--- WHAT NEEDS TO BE DONE ---
Reproduce the text of all the entries below, substituting "strumenti" for each occurrence of "tecnologie" and leaving everything else unchanged. Omit the pictures from your answer.

--- INPUT ---
---*---

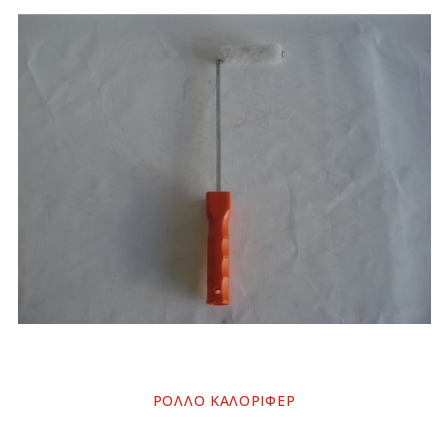
ΡΟΛΛΟ ΚΑΛΟΡΙΦΕΡ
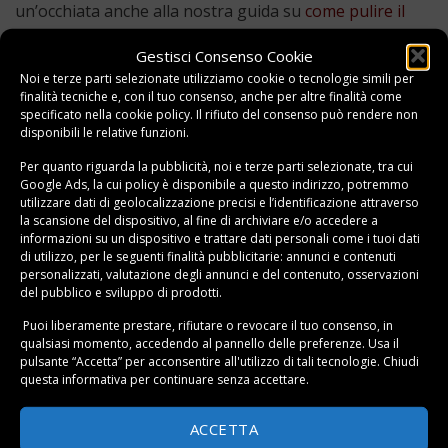
un’occhiata anche alla nostra guida su
come pulire il
piano a induzione
.
Gestisci Consenso Cookie
Noi e terze parti selezionate utilizziamo cookie o tecnologie simili per
finalità tecniche e, con il tuo consenso, anche per altre finalità come
specificato nella
cookie policy
. Il rifiuto del consenso può rendere non
disponibili le relative funzioni.
Per quanto riguarda la pubblicità, noi e terze parti selezionate, tra cui
Google Ads, la cui policy è disponibile a
questo indirizzo
, potremmo
utilizzare dati di geolocalizzazione precisi e l’identificazione attraverso
la scansione del dispositivo, al fine di archiviare e/o accedere a
informazioni su un dispositivo e trattare dati personali come i tuoi dati
di utilizzo, per le seguenti finalità pubblicitarie: annunci e contenuti
personalizzati, valutazione degli annunci e del contenuto, osservazioni
del pubblico e sviluppo di prodotti.
Puoi liberamente prestare, rifiutare o revocare il tuo consenso, in
Manutenzione del Filtro dell’Aspirapolvere
qualsiasi momento, accedendo al pannello delle preferenze. Usa il
pulsante “Accetta” per acconsentire all'utilizzo di tali tecnologie. Chiudi
La
manutenzione filtro aspirapolvere
è cruciale per
questa informativa per continuare senza accettare.
mantenere una potenza di aspirazione ottimale. Gli
aspirapolvere moderni hanno diverse tipologie di filtri:
ACCETTA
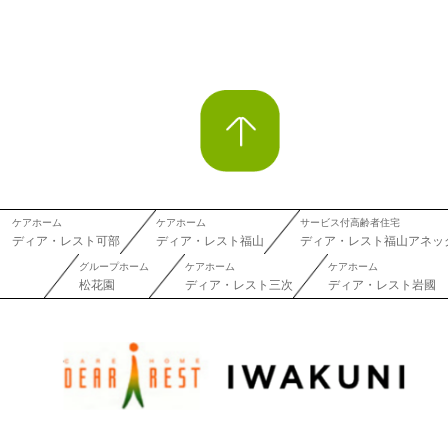
ケアホーム
ケアホーム
サービス付高齢者住宅
ディア・レスト可部
ディア・レスト福山
ディア・レスト福山アネッ
グループホーム
ケアホーム
ケアホーム
松花園
ディア・レスト三次
ディア・レスト岩國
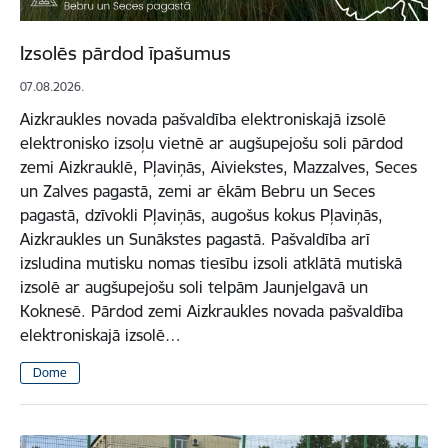
Izsolēs pārdod īpašumus
07.08.2026.
Aizkraukles novada pašvaldība elektroniskajā izsolē
elektronisko izsoļu vietnē ar augšupejošu soli pārdod
zemi Aizkrauklē, Pļaviņās, Aiviekstes, Mazzalves, Seces
un Zalves pagastā, zemi ar ēkām Bebru un Seces
pagastā, dzīvokli Pļaviņās, augošus kokus Pļaviņās,
Aizkraukles un Sunākstes pagastā. Pašvaldība arī
izsludina mutisku nomas tiesību izsoli atklātā mutiskā
izsolē ar augšupejošu soli telpām Jaunjelgavā un
Koknesē. Pārdod zemi Aizkraukles novada pašvaldība
elektroniskajā izsolē…
Dome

---*---

--- EXERCISE OUTPUT ---
ΡΟΛΛΟ ΚΑΛΟΡΙΦΕΡ
un’occhiata anche alla nostra guida su
come pulire il
piano a induzione
.
Gestisci Consenso Cookie
Noi e terze parti selezionate utilizziamo cookie o strumenti simili per
finalità tecniche e, con il tuo consenso, anche per altre finalità come
specificato nella
cookie policy
. Il rifiuto del consenso può rendere non
disponibili le relative funzioni.
Per quanto riguarda la pubblicità, noi e terze parti selezionate, tra cui
Google Ads, la cui policy è disponibile a
questo indirizzo
, potremmo
utilizzare dati di geolocalizzazione precisi e l’identificazione attraverso
la scansione del dispositivo, al fine di archiviare e/o accedere a
informazioni su un dispositivo e trattare dati personali come i tuoi dati
di utilizzo, per le seguenti finalità pubblicitarie: annunci e contenuti
personalizzati, valutazione degli annunci e del contenuto, osservazioni
del pubblico e sviluppo di prodotti.
Puoi liberamente prestare, rifiutare o revocare il tuo consenso, in
Manutenzione del Filtro dell’Aspirapolvere
qualsiasi momento, accedendo al pannello delle preferenze. Usa il
pulsante “Accetta” per acconsentire all'utilizzo di tali strumenti. Chiudi
La
manutenzione filtro aspirapolvere
è cruciale per
questa informativa per continuare senza accettare.
mantenere una potenza di aspirazione ottimale. Gli
aspirapolvere moderni hanno diverse tipologie di filtri:
ACCETTA
ケアホーム
ケアホーム
サービス付高齢者住宅
ディア・レスト可部
ディア・レスト福山
ディア・レスト福山アネッ
グループホーム
ケアホーム
ケアホーム
松花園
ディア・レスト三次
ディア・レスト岩國
Izsolēs pārdod īpašumus
07.08.2026.
Aizkraukles novada pašvaldība elektroniskajā izsolē
elektronisko izsoļu vietnē ar augšupejošu soli pārdod
zemi Aizkrauklē, Pļaviņās, Aiviekstes, Mazzalves, Seces
un Zalves pagastā, zemi ar ēkām Bebru un Seces
pagastā, dzīvokli Pļaviņās, augošus kokus Pļaviņās,
Aizkraukles un Sunākstes pagastā. Pašvaldība arī
izsludina mutisku nomas tiesību izsoli atklātā mutiskā
izsolē ar augšupejošu soli telpām Jaunjelgavā un
Koknesē. Pārdod zemi Aizkraukles novada pašvaldība
elektroniskajā izsolē…
Dome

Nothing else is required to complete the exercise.